**Exercise text:**
== == ==

The grinder is done! I’ve got some ideas for new things to add and additional tweaks to make, but as far as the core build is concerned everything is finished, running, and ready for use.

The grinder uses a 1.5hp Iron Horse connected to a 6” drive wheel. The motor is controlled using a Kbac 27-D VFD configured with variable speeds, reversing, and a momentary-start switch.

With a custom front plate the KBAC just about fits between the vertical pivot supports. I moved the controls to a separate box, mounted to the front of the grinder. The main VFD box is sealed against grinding dust with a locktite liquid gasket, and all of the cabling passes through water tight glands. The cabling is standard industrial cabling from Mccmaster Carr and is covered in replaceable cable sheaths to protect against abrasion.

VFD:

The variable frequency drive (VFD) which controls the main motor is located between the two vertical pivot arms. To accomplish this I added a horizontal bar on the rear pivot arm, and replaced the front VFD lid with a much thinner custom panel. The horizontal bar was constructed of the same 1/2 by 2 aluminum extrusion that was used for the arm plates, and the front cover was blanked out of spare 1/2 inch aluminum plate using the waterjet.

== == ==

**What this exercise asks:**
1. Reproduce the grinder build notes from "The grinder uses" to "a momentary-start switch." without any changes.
2. In the grinder build notes, what was the horizontal bar on the rear pivot arm made from?

**Collected data:**

== == ==

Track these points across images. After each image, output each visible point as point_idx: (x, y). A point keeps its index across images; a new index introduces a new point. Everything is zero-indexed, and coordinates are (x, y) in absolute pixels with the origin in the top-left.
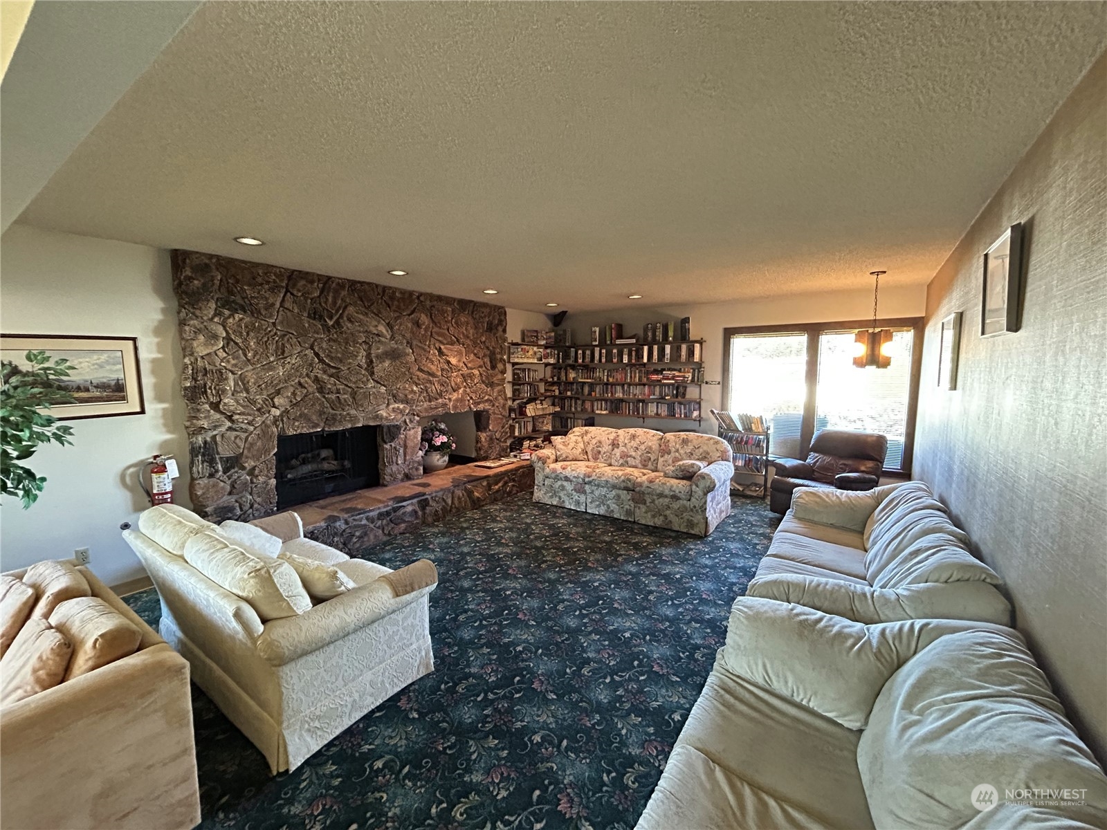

== == ==

**Exercise answers:**
1.
The grinder uses a 1.5hp Iron Horse connected to a 6” drive wheel. The motor is controlled using a Kbac 27-D VFD configured with variable speeds, reversing, and a momentary-start switch.

2. It was made from the same 1/2 by 2 aluminum extrusion used for the arm plates.